The Movement of Crowns (Movement of Crowns Series #1) by Nadine C. Keels: A Book Review

The Movement of Crowns (Movement of Crown Series #1)
Author: Nadine C. Keels
Genre: Christian, Fantasy
Publisher: CreateSpace
Release Date: 2013
Pages: 116
Source: This book was given to me by the author in exchange for an honest review.
Synopsis: At the point when kingdoms’ ideas of humanity differ…

     The nation of Diachona is celebrating the twentieth birthday and rite of passage for Constance, the Diachonian king’s daughter and heir. Yet, the pause for festivity doesn’t erase collective doubts about Constance’s aspiration for a place with the men on the National Council, nor does it eliminate fears roused by oppressive threats from a neighboring, powerful empire. Amid increasing rumors of war and personal misgivings about her own future, Constance deems this an inopportune time to be falling in love with one Commander Alexander. Will Providence keep them all through international tensions and the changing of times, or is Diachona watching its territory in vain?

     My Review: In a world that is run by kings, the future of Diachona is insecure. For their king has no sons, only a daughter named Constance. Despite the country’s disappointment for the king’s lack of sons, the king is persistent to make his daughter his heir. While the country’s ongoing debate over naming Constance his heir, the king of Munda, a neighboring country, lusts after some of the lush lands of Diachona. Diachona soon find themselves at the brink of war. Could Constance help save Diachona and in the process become the official heir to the throne?

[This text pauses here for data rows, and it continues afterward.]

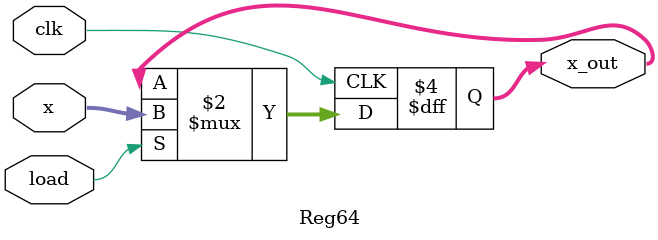
<source format=v>
module Reg64(x,
                clk, load, 
                x_out
);

parameter N = 64; //tamanho do registrador parametrizável

input[N-1:0] x;   //entrada
input clk, load;  
output reg[N-1:0] x_out; //saída


always @(posedge clk) begin

    if (load) begin
        x_out <= x;
    end

end

endmodule
</source>
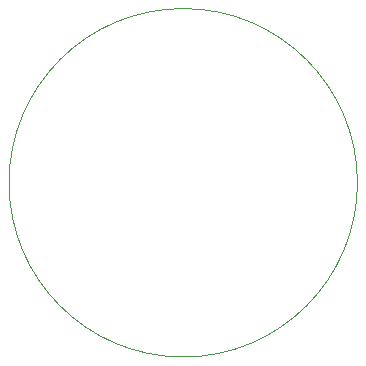
<source format=gbr>
%TF.GenerationSoftware,KiCad,Pcbnew,5.1.9-73d0e3b20d~88~ubuntu20.04.1*%
%TF.CreationDate,2021-06-28T21:50:03+02:00*%
%TF.ProjectId,watch,77617463-682e-46b6-9963-61645f706362,rev?*%
%TF.SameCoordinates,Original*%
%TF.FileFunction,Profile,NP*%
%FSLAX46Y46*%
G04 Gerber Fmt 4.6, Leading zero omitted, Abs format (unit mm)*
G04 Created by KiCad (PCBNEW 5.1.9-73d0e3b20d~88~ubuntu20.04.1) date 2021-06-28 21:50:03*
%MOMM*%
%LPD*%
G01*
G04 APERTURE LIST*
%TA.AperFunction,Profile*%
%ADD10C,0.050000*%
%TD*%
G04 APERTURE END LIST*
D10*
X222250000Y-109500000D02*
G75*
G03*
X222250000Y-109500000I-14750000J0D01*
G01*
M02*

</source>
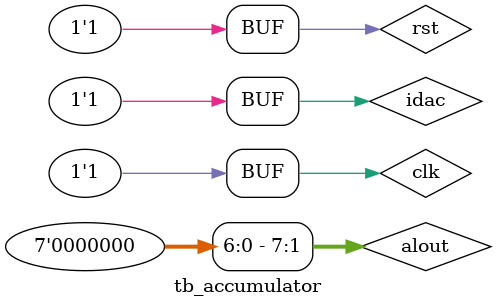
<source format=v>
`timescale 1ns / 1ps


module tb_accumulator;

	// Inputs
	reg [7:0] alout;
	reg clk;
	reg idac;
	reg rst;

	// Outputs
	wire [7:0] acout;

	// Instantiate the Unit Under Test (UUT)
	accumulator uut (
		.alout(alout), 
		.clk(clk), 
		.idac(idac), 
		.rst(rst), 
		.acout(acout)
	);

	initial begin
		// Initialize Inputs
		alout = 0;
		clk = 0;
		idac = 0;
		rst = 0;

		// Wait 100 ns for global reset to finish
		
		#100; alout = $random; clk = 0; idac = 1; rst = 1;
		#100; alout = $random; clk = 1; idac = 0; rst = 1;
		#100; alout = $random; clk = 1; idac = 1; rst = 0;
		#100; alout = $random; clk = 1; idac = 1; rst = 1;
		#100; alout = $random; clk = 1; idac = 1; rst = 1;
		#100; alout = $random; clk = 1; idac = 1; rst = 1;
		#100; alout = $random; clk = 1; idac = 1; rst = 1;
		#100; alout = $random; clk = 1; idac = 1; rst = 1;
		#100; alout = $random; clk = 1; idac = 1; rst = 1;
		#100; alout = $random; clk = 1; idac = 1; rst = 1;
		#100; alout = $random; clk = 1; idac = 1; rst = 1;
		
        
		// Add stimulus here

	end
      
endmodule


</source>
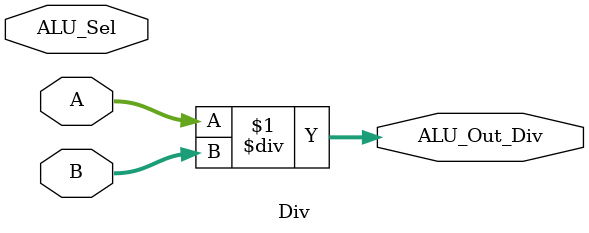
<source format=v>
module Div(output [3:0] ALU_Out_Div,input [3:0] A, input [3:0] B,input [3:0] ALU_Sel);
assign ALU_Out_Div = A/B ;
endmodule

</source>
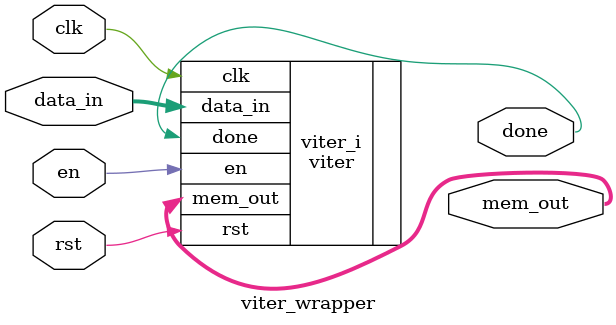
<source format=v>
`timescale 1 ps / 1 ps

module viter_wrapper
   (clk,
    data_in,
    done,
    en,
    mem_out,
    rst);
  input clk;
  input [15:0]data_in;
  output done;
  input en;
  output [7:0]mem_out;
  input rst;

  wire clk;
  wire [15:0]data_in;
  wire done;
  wire en;
  wire [7:0]mem_out;
  wire rst;

  viter viter_i
       (.clk(clk),
        .data_in(data_in),
        .done(done),
        .en(en),
        .mem_out(mem_out),
        .rst(rst));
endmodule

</source>
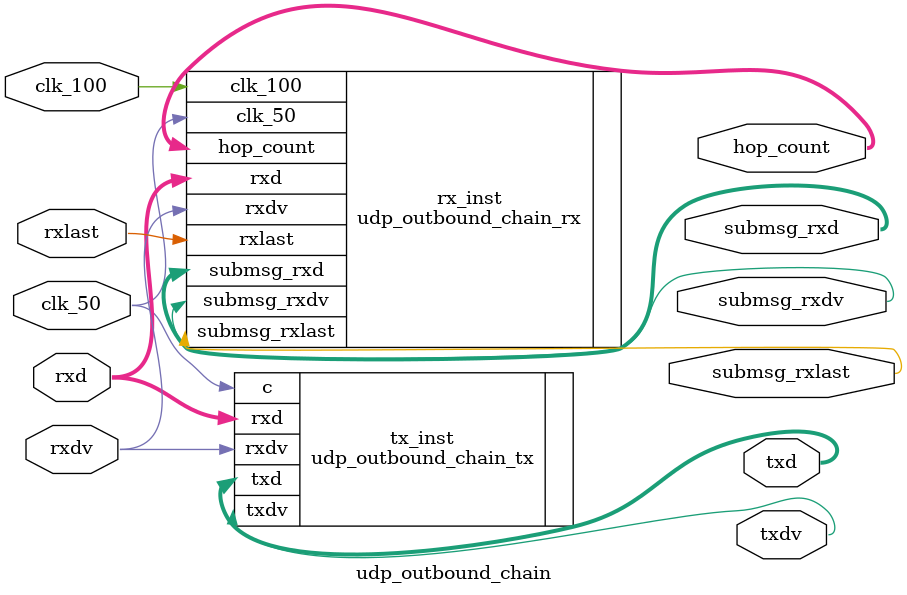
<source format=v>
`timescale 1ns/1ns
module udp_outbound_chain
(input        clk_50,
 input        clk_100,
 input  [7:0] rxd,
 input        rxdv,
 input        rxlast,
 output [7:0] txd,
 output       txdv,
 output [15:0] hop_count,
 output [7:0] submsg_rxd,
 output       submsg_rxdv,
 output       submsg_rxlast);

udp_outbound_chain_rx rx_inst
(.clk_50(clk_50), .clk_100(clk_100),
 .rxd(rxd), .rxdv(rxdv), .rxlast(rxlast),
 .hop_count(hop_count),
 .submsg_rxd(submsg_rxd), 
 .submsg_rxdv(submsg_rxdv), 
 .submsg_rxlast(submsg_rxlast));

udp_outbound_chain_tx tx_inst
(.c(clk_50), .rxd(rxd), .rxdv(rxdv), .txd(txd), .txdv(txdv));

endmodule 

`ifdef test_udp_outbound_chain

module udp_outbound_chain_tb();

wire c;
sim_clk #(125) clk_125(c);

reg [7:0] rxd;
reg rxdv, rxlast;

wire [7:0] submsg_rxd, txd;
wire submsg_rxdv, txdv;

udp_outbound_chain dut(.*);

wire [7:0] node2_txd, node2_submsg_rxd;
wire node2_txdv, node2_submsg_rxdv;
reg node2_rxlast;
udp_outbound_chain dut2
(.c(c), 
 .rxd(txd), .rxdv(txdv), .rxlast(node2_rxlast),
 .txd(node2_txd), .txdv(node2_txdv),
 .submsg_rxd(node2_submsg_rxd), .submsg_rxdv(node2_submsg_rxdv));

wire [7:0] node3_txd, node3_submsg_rxd;
wire node3_txdv, node3_submsg_rxdv;
reg node3_rxlast;
udp_outbound_chain dut3
(.c(c), 
 .rxd(node2_txd), .rxdv(node2_txdv), .rxlast(node3_rxlast),
 .txd(node3_txd), .txdv(node3_txdv),
 .submsg_rxd(node3_submsg_rxd), .submsg_rxdv(node3_submsg_rxdv));

localparam PKT_LEN = 24;
reg [7:0] pkt [PKT_LEN-1:0];
integer i;

initial begin
  $dumpfile("udp_outbound_chain.lxt");
  $dumpvars();

  pkt[0] = 8'h1; // protocol low
  pkt[1] = 8'h0; // protocol high
  pkt[2] = 8'h0; // hop count low
  pkt[3] = 8'h0; // hop count high
  pkt[4] = 8'h0; // submsg addr low
  pkt[5] = 8'h0; // submsg addr high
  pkt[6] = 8'h2; // submsg len low
  pkt[7] = 8'h0; // submsg len high
  pkt[8] = 8'h12; // payload byte 0
  pkt[9] = 8'h34; // payload byte 1
  ////
  pkt[10] = 8'h1; // submsg addr low
  pkt[11] = 8'h0; // submsg addr high
  pkt[12] = 8'h2; // submsg len low
  pkt[13] = 8'h0; // submsg len high
  pkt[14] = 8'h56; // payload byte 0
  pkt[15] = 8'h78; // payload byte 1
  ////
  pkt[16] = 8'h2; // submsg addr low
  pkt[17] = 8'h0; // submsg addr high
  pkt[18] = 8'h4; // submsg len low
  pkt[19] = 8'h0; // submsg len high
  pkt[20] = 8'hab; // payload byte 0
  pkt[21] = 8'hcd; // payload byte 1
  pkt[22] = 8'hef; // payload byte 0
  pkt[23] = 8'h42; // payload byte 1
  ////

  rxd = 1'b0;
  rxdv = 8'h0;
  rxlast = 1'b0;
  #100;
  for (i = 0; i < PKT_LEN; i = i + 1) begin
    wait(~c);
    wait(c);
    rxd <= pkt[i];
    rxdv <= 1'b1;
  end
  wait(~c);
  wait(c);
  rxdv <= 1'b0;
  rxd <= 8'h0;

  for (i = 0; i < 20; i = i + 1) begin
    wait(~c);
    wait(c);
  end
  rxlast <= 1'b1;
  node2_rxlast <= 1'b1;
  node3_rxlast <= 1'b1;
  wait(~c);
  wait(c);
  rxlast <= 1'b0;
  node2_rxlast <= 1'b0;
  node3_rxlast <= 1'b0;

  #1000;
  $finish();
end
endmodule

`endif

</source>
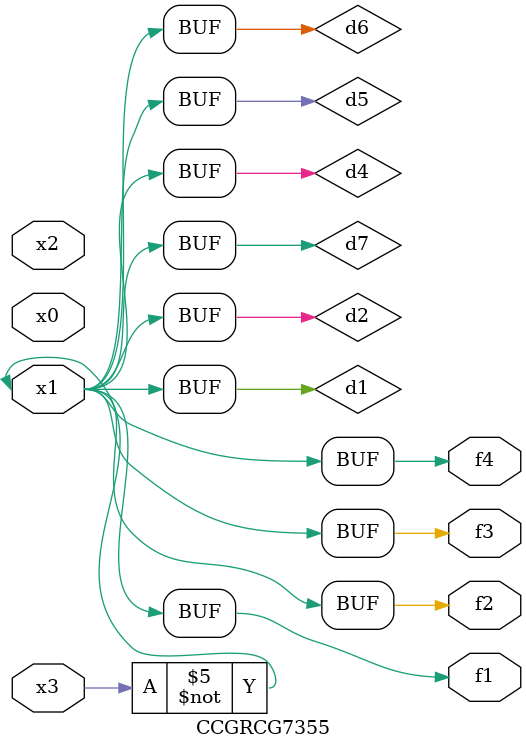
<source format=v>
module CCGRCG7355(
	input x0, x1, x2, x3,
	output f1, f2, f3, f4
);

	wire d1, d2, d3, d4, d5, d6, d7;

	not (d1, x3);
	buf (d2, x1);
	xnor (d3, d1, d2);
	nor (d4, d1);
	buf (d5, d1, d2);
	buf (d6, d4, d5);
	nand (d7, d4);
	assign f1 = d6;
	assign f2 = d7;
	assign f3 = d6;
	assign f4 = d6;
endmodule

</source>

     I found Constance to be an amazing woman. It is clear that she is destined to become a great queen. She loves her country. She also loves and respects her father, whom she looks up to as a great king. Constance is a great strategist. She makes many plans and is willing to take many risks. She also researches the customs, situations, and politics of her enemy’s people to understand Munda’s situation. It is because of this that she sees Munda’s weakness which is Diachona’s advantage. Even though Constance is a good politician, she also rules with her heart. She is very emotional. She is in love with Staid, the military leader of Diachona. Yet she knows her family wants her to marry a foreign prince to help strengthen alliances. Constance is determined to be the official heir to the throne, win the war, and to have love.

     I didn’t think the world-building was fully developed. I would have liked to known a bit more about Diachona and the neighboring countries surrounding her. I would also have liked to known more about the Diachonian peoples, customs, and culture. Yet, I did come to the conclusion that Diachona had a great military, and that the council members seem to be divided. They were more concerned about their own safety, rather than that of their country because they wanted to Diachona to give themselves up to Munda very easily.

     Overall, the book is about love, family, and hope. The message of the book is that God has a plan for all of us and to trust in His plan. We as human beings are called to do what is right. I found the story to be very slow-paced and I was very bored by the politics, which covered half the book. I also thought that the climax was boring for it had no tension, and I think it should be rewritten to heighten its dramatic effect. However, I did like the story for it was light-hearted, sweet, and lovely. I also thought it was a beautiful ending. I recommend this book to fans of Christian, fantasy, and romance genres, and anyone interested in strong heroines and who is looking for an inspiring story about hope.